» **PROBLEM TO WORK ON**: For the listing below, give the count of lines containing the string "Cisco" and nothing else.

»»

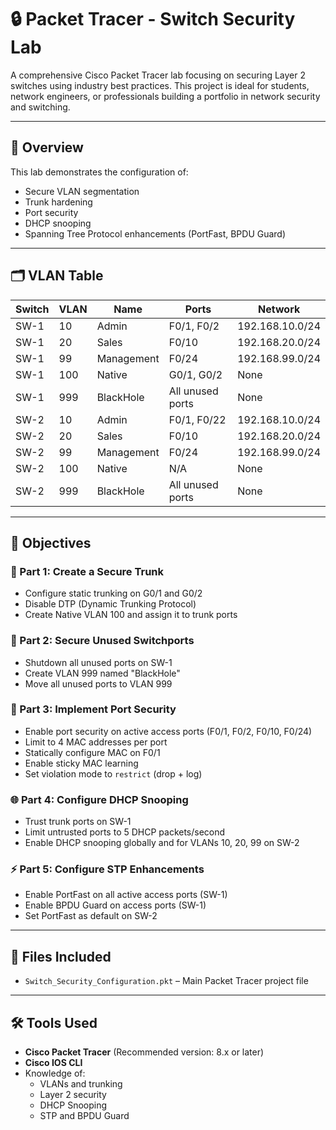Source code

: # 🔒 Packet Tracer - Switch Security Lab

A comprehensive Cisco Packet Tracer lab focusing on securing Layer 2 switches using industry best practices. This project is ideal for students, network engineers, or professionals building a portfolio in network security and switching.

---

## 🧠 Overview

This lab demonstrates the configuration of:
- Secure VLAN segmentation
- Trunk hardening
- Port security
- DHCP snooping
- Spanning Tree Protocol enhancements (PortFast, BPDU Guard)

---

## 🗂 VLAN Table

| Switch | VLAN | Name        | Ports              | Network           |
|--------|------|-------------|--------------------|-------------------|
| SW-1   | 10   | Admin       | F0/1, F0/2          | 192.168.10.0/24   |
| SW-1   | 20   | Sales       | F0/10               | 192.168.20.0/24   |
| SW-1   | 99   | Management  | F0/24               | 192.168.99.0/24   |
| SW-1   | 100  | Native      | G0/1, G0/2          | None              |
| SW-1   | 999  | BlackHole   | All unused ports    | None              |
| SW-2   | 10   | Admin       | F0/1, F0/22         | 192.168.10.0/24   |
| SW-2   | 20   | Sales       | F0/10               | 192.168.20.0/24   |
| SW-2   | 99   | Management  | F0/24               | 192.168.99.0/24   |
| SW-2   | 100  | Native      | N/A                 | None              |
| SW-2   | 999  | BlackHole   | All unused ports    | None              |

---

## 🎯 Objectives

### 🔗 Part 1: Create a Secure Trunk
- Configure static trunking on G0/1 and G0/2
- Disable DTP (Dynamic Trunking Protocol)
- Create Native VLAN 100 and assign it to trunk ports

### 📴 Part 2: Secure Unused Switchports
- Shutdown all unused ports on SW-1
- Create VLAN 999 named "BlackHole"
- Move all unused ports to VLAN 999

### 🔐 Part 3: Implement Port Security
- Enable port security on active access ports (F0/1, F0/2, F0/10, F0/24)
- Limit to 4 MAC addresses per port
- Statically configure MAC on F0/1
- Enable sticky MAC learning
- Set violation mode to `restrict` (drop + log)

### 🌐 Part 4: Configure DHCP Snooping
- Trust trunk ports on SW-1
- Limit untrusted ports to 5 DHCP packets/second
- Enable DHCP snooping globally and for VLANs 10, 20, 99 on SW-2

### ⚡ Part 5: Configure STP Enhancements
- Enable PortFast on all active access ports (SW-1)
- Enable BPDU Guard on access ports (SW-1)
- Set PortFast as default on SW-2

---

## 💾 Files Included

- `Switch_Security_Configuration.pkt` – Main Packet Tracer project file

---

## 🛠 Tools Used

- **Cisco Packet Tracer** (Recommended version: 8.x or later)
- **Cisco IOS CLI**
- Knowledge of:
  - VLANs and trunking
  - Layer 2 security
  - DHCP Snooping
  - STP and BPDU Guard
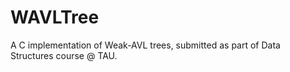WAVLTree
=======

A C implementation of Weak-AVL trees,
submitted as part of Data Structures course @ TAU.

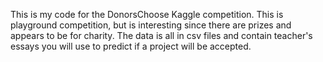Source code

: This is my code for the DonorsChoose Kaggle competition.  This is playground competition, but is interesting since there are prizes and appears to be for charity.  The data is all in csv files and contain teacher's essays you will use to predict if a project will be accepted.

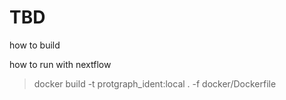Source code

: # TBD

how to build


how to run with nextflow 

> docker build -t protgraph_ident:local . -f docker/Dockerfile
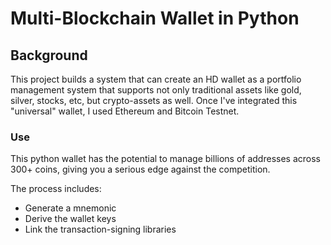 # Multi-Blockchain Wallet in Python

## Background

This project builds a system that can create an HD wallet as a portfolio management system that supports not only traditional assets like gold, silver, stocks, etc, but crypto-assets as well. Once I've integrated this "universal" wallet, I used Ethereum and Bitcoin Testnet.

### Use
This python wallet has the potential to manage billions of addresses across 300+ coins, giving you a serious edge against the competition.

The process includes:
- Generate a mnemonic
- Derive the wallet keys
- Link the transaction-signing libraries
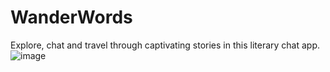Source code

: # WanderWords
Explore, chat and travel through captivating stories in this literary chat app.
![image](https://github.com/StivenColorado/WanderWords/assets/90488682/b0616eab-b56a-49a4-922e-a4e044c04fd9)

««
»»

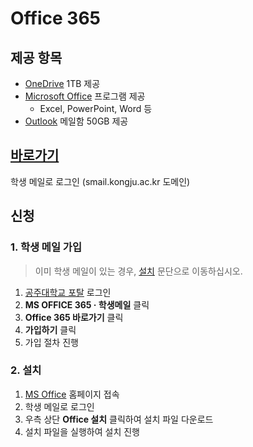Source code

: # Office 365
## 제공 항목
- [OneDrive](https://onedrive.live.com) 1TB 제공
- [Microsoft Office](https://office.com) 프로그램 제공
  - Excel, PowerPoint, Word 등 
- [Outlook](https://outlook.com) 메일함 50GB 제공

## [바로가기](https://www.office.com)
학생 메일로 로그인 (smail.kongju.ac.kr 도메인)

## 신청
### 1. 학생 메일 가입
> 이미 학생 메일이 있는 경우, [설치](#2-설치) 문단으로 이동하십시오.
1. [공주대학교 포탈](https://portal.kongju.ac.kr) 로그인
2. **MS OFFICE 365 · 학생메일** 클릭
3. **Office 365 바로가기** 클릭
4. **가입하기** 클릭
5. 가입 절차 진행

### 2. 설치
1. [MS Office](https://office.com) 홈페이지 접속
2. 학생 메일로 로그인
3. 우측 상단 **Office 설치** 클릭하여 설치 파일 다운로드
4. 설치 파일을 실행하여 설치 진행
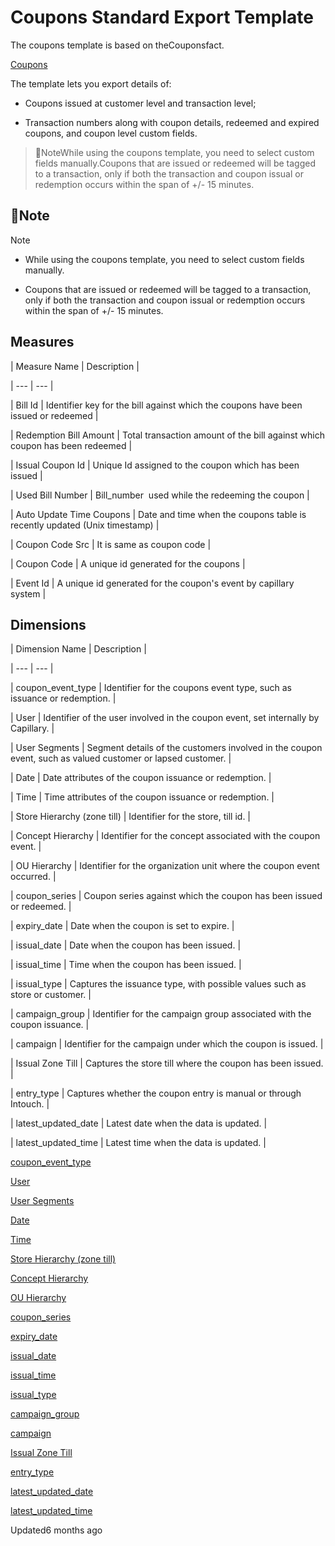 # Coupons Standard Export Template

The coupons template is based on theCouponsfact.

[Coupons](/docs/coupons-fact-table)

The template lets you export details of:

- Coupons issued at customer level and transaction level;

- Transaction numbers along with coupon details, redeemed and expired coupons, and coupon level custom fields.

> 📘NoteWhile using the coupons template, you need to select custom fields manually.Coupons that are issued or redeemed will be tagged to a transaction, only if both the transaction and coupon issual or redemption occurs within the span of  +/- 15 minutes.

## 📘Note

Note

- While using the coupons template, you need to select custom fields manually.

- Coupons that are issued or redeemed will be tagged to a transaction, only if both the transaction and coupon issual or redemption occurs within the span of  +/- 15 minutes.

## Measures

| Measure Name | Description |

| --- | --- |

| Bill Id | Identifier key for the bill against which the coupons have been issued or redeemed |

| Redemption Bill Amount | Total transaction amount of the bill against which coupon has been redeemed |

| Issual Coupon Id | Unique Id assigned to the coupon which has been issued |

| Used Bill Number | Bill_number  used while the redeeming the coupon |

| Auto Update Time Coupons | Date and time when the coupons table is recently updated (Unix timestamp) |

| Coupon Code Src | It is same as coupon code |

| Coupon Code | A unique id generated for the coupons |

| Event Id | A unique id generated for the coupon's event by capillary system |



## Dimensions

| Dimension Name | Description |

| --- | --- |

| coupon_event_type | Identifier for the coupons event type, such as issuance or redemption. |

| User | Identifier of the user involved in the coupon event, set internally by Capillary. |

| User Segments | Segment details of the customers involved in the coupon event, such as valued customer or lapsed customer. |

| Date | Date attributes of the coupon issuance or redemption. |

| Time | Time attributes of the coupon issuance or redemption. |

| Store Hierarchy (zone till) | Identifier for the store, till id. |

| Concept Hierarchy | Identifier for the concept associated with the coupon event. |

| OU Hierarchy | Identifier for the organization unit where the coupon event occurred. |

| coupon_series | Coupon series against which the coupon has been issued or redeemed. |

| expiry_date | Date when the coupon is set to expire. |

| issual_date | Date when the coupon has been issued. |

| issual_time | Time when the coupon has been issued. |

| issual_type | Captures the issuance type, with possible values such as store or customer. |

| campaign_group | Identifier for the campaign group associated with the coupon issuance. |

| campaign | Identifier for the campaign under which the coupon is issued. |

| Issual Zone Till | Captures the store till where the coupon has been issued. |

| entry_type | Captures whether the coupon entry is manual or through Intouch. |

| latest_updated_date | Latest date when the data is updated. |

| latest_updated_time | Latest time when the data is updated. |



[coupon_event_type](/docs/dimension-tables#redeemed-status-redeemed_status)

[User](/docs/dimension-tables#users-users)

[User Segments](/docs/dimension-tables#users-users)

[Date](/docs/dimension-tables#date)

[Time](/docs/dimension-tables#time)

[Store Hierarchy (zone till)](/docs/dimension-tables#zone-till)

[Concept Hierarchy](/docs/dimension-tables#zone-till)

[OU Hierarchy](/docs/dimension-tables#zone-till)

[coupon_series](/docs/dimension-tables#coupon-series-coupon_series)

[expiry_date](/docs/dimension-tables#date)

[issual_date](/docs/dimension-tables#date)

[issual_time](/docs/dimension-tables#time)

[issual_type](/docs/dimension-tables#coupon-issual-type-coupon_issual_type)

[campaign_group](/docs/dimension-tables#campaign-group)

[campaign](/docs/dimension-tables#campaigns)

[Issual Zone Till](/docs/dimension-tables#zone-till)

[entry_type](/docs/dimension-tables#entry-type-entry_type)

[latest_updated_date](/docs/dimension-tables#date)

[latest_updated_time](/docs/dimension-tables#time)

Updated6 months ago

««

» **RESPONSE AREA**: 3